Namun, Ghufron berdalih bahwa yang dilakukannya bukan intervensi.
Melainkan meneruskan keluhan saja terkait mutasi ASN tersebut, dari Jakarta ke Malang, yang tak kunjung disetujui.
Menurut Ghufron, permintaan mutasi itu ditolak Kementan dengan alasan bakal mengurangi sumber daya manusia (SDM) yang ada di Jakarta.
Namun, ketika pegawai itu mengajukan surat pengunduran diri justru malah diterima.
Hal itu pun dianggap Ghufron tidak konsisten, karena dinilai adanya perbedaan perlakuan terhadap dua langkah yang diambil.

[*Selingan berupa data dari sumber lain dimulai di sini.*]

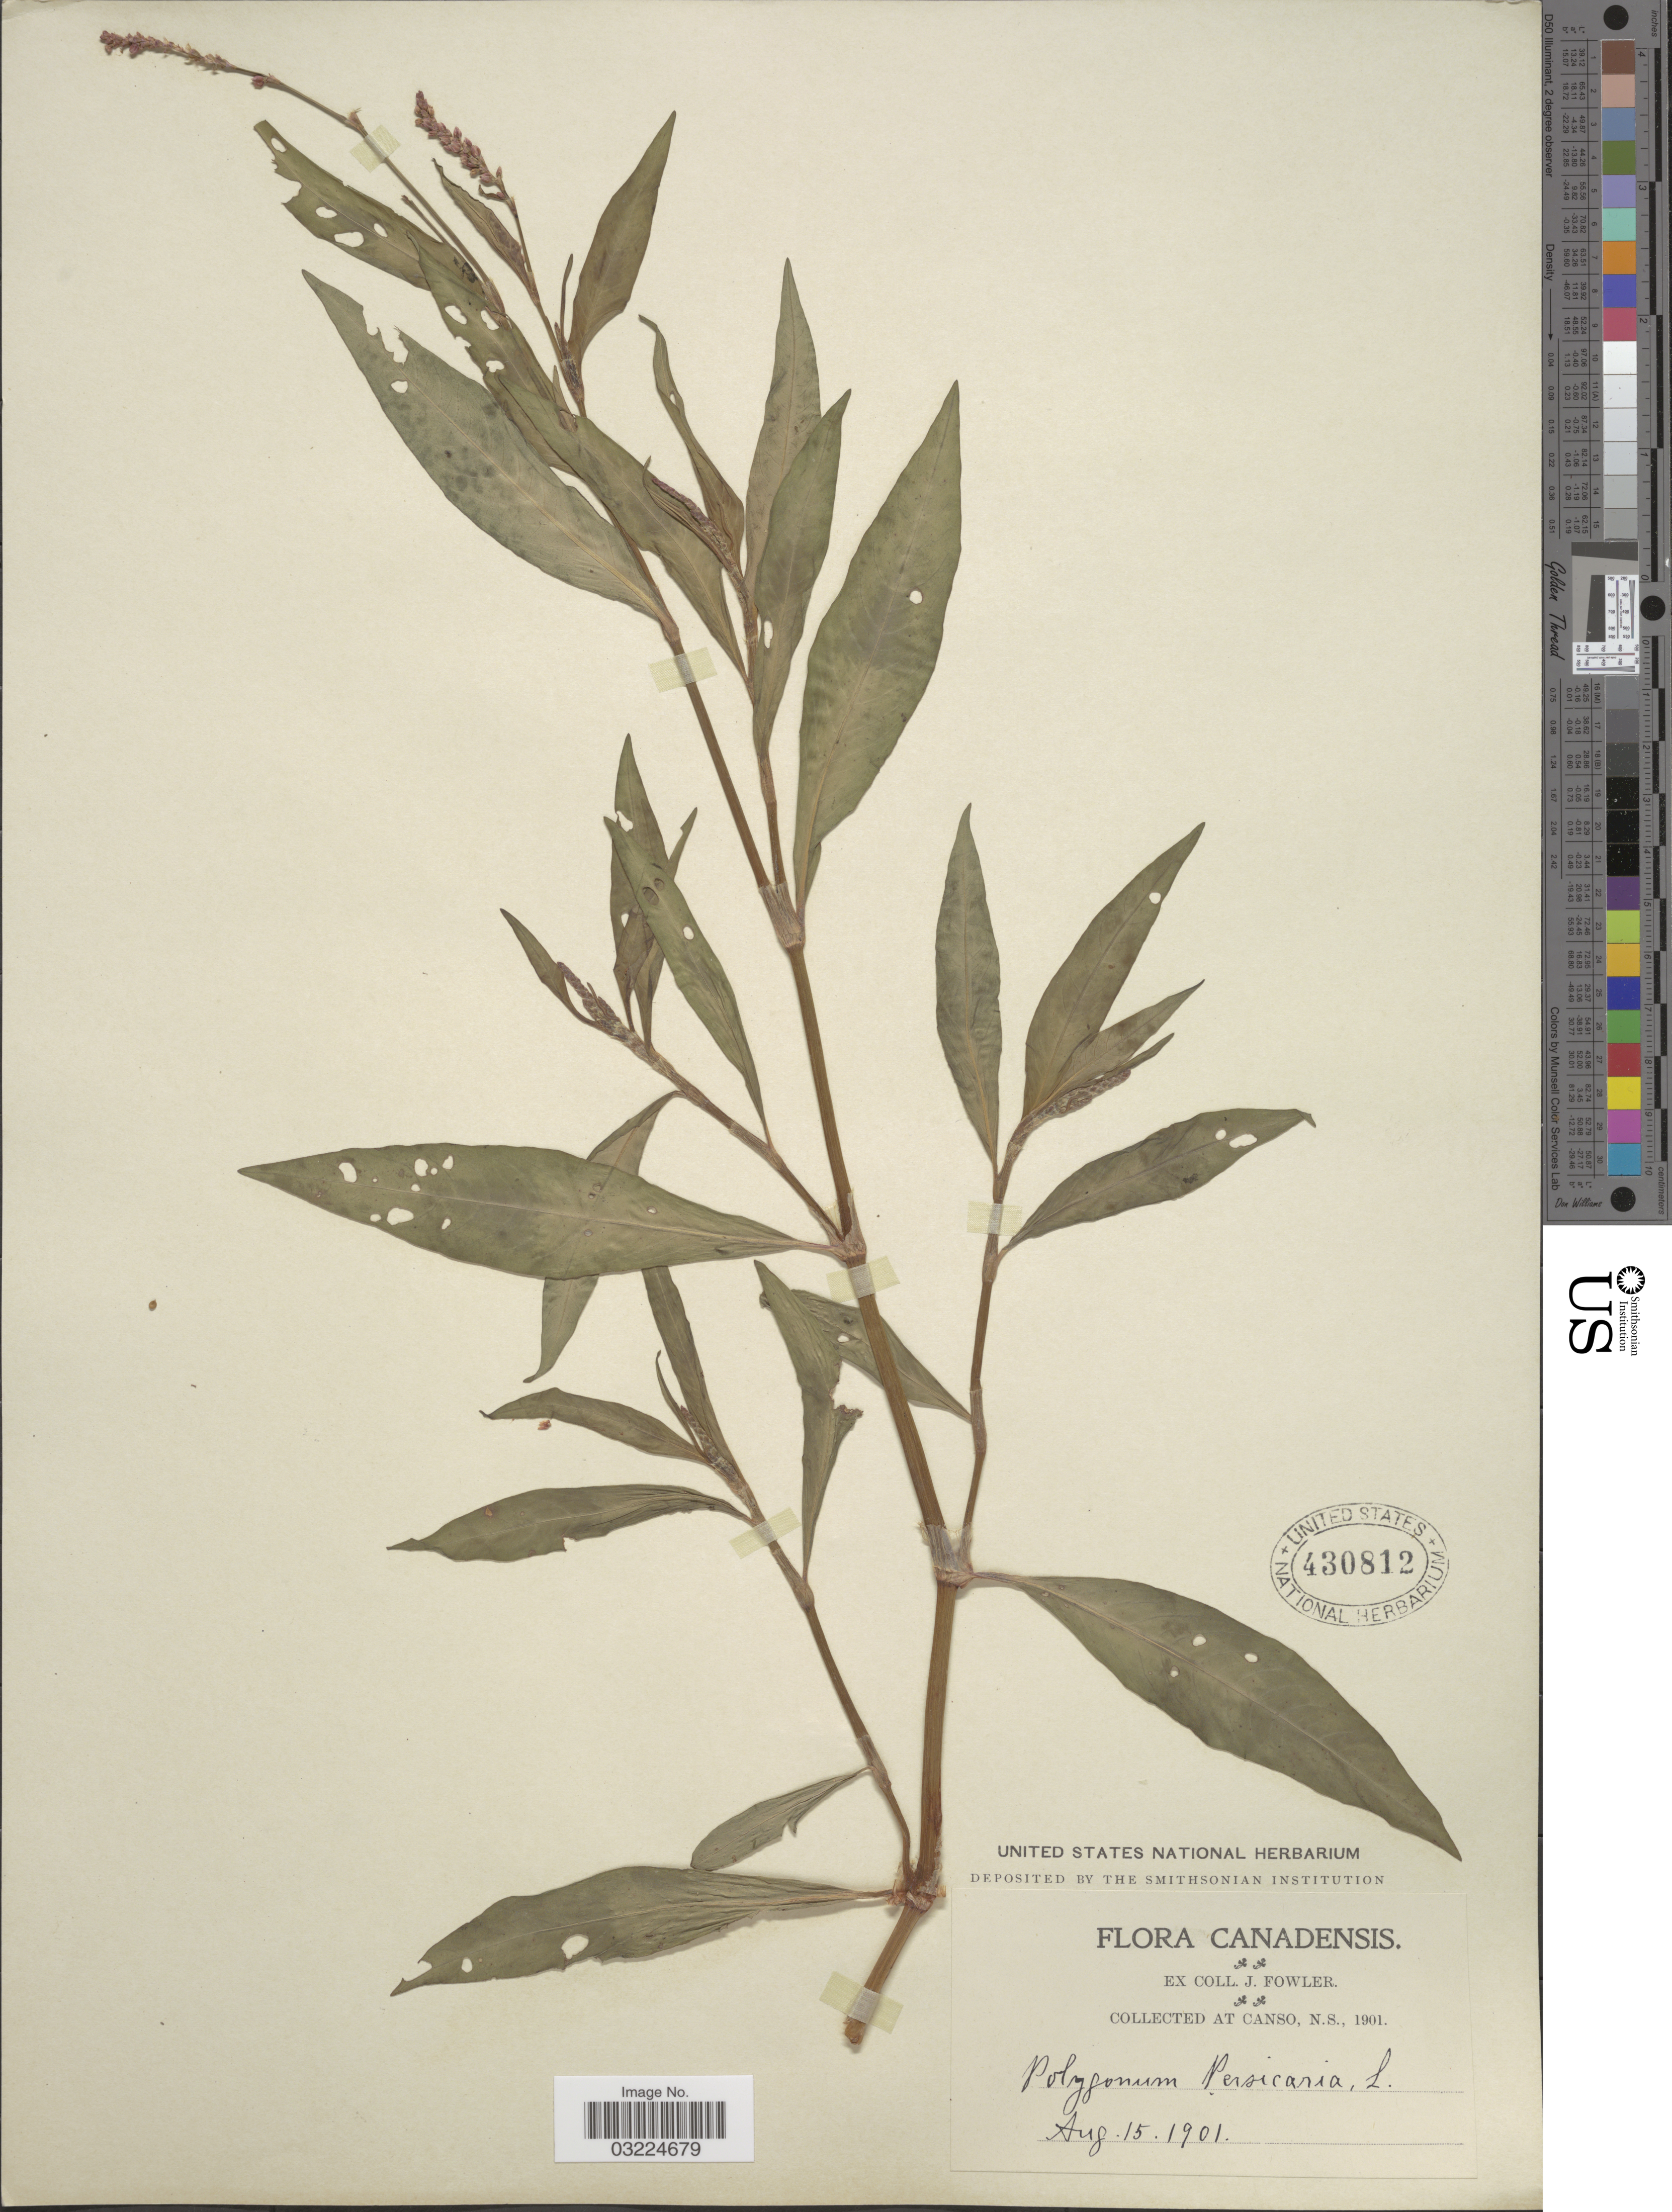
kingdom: Plantae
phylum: Tracheophyta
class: Magnoliopsida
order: Caryophyllales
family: Polygonaceae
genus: Persicaria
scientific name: Persicaria maculosa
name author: S.F. Gray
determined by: Atha, D. E.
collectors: J. Fowler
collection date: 1901-08-15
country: Canada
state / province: Nova Scotia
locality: At Canso.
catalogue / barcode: US 430812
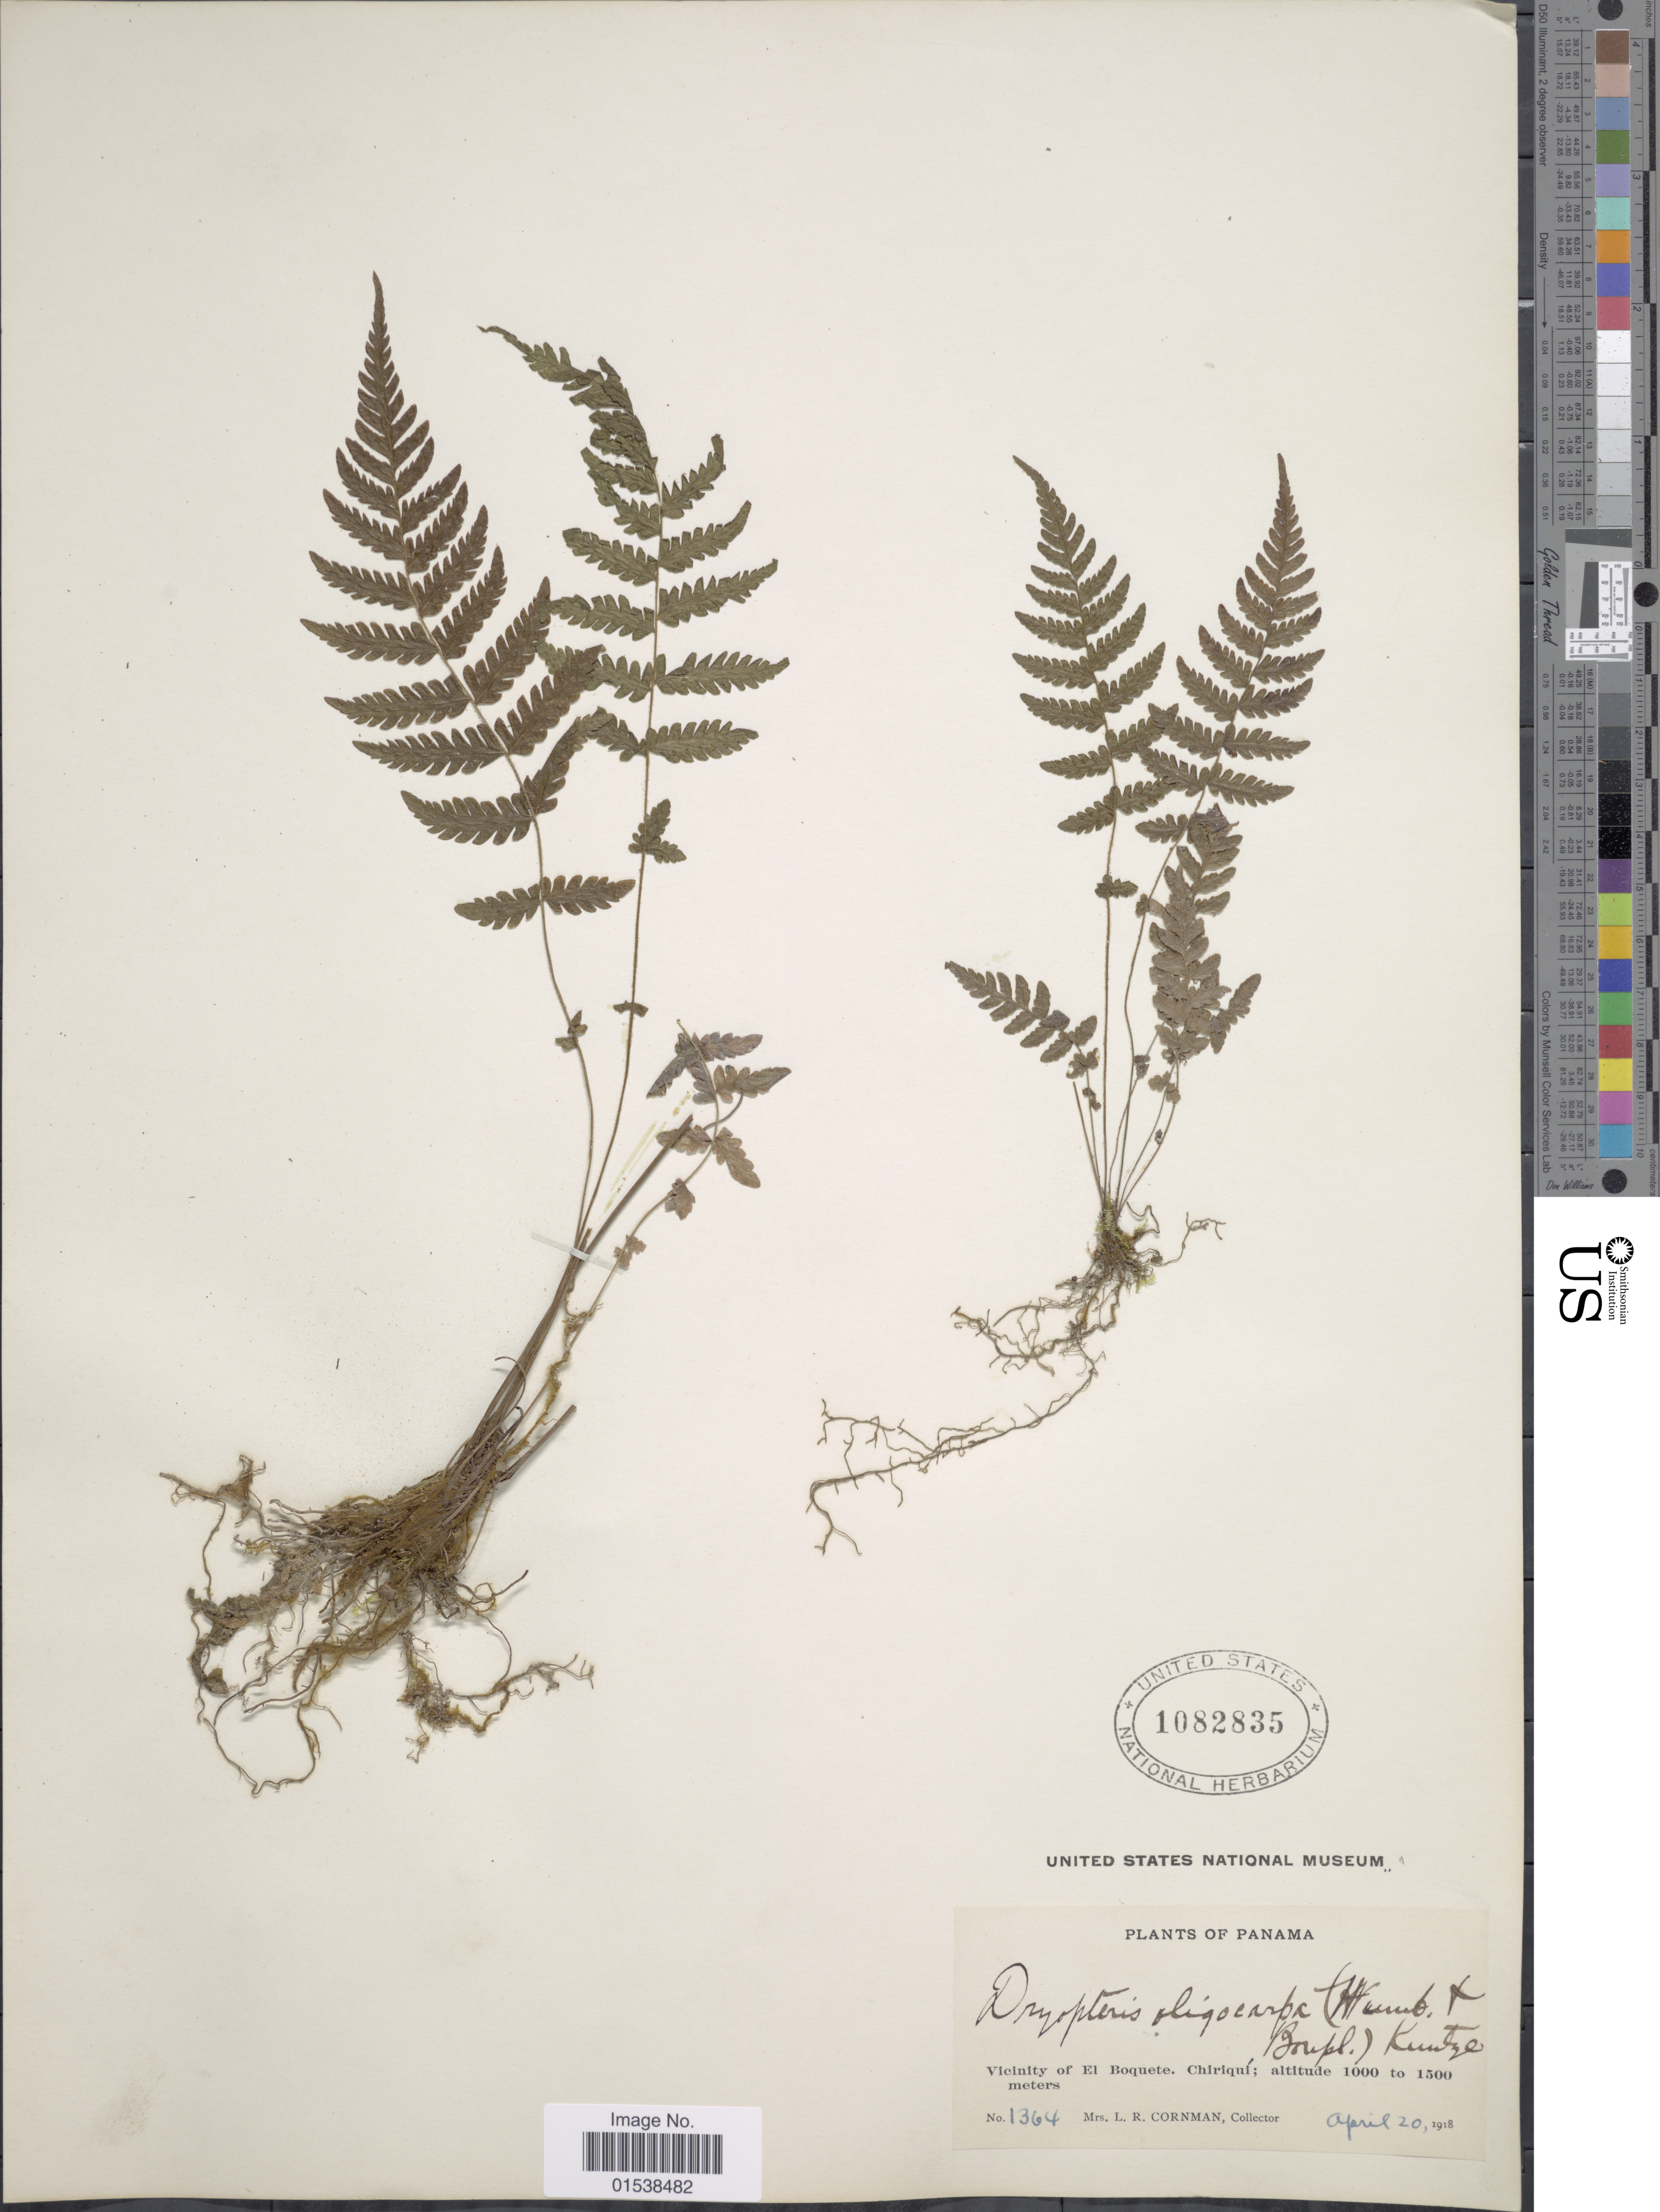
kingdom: Plantae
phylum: Tracheophyta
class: Polypodiopsida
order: Polypodiales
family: Thelypteridaceae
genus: Amauropelta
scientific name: Amauropelta oligocarpa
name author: (Humb. & Bonpl. ex Willd.) Pic. Serm.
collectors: L. Cornman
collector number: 1364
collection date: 1918-04-20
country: Panama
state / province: Chiriqui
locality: Vicinity of El Boquete, Chiriqui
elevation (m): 1000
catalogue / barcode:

Padahal, keduanya juga akan berimbas pada pengurangan SDM di kementerian itu.
Ghufron pun menyatakan tidak ada yang salah dalam pengurusan permohonan mutasi tersebut.
Tidak ada imbalan yang ia terima.
Selain itu, Ghufron menilai bahwa Dewas KPK tidak berwenang untuk memeriksa kasus etik tersebut.
Sebab, menurut Ghufron, peristiwanya sudah kedaluwarsa.
Baca juga: Nurul Ghufron Santai Dicap Pimpinan KPK Problematik Karena Laporkan Dewas ke MA, PTUN, dan Bareskrim
Ghufron menghubungi pejabat Kementan itu pada 15 Maret 2022.
Sementara, hal itu baru dilaporkan ke Dewas KPK pada 8 Desember 2023.
Atas dasar tersebut, Ghufron kemudian melakukan perlawanan.
Salah satunya dengan menggugat Dewas KPK ke PTUN Jakarta.
Gugatan yang kemudian berhasil membuat sidang putusan etik Dewas KPK ditunda.
Selain itu, Ghufron juga menggugat Dewas KPK ke Mahkamah Agung.
Bahkan melaporkan secara pidana Dewas KPK ke Bareskrim.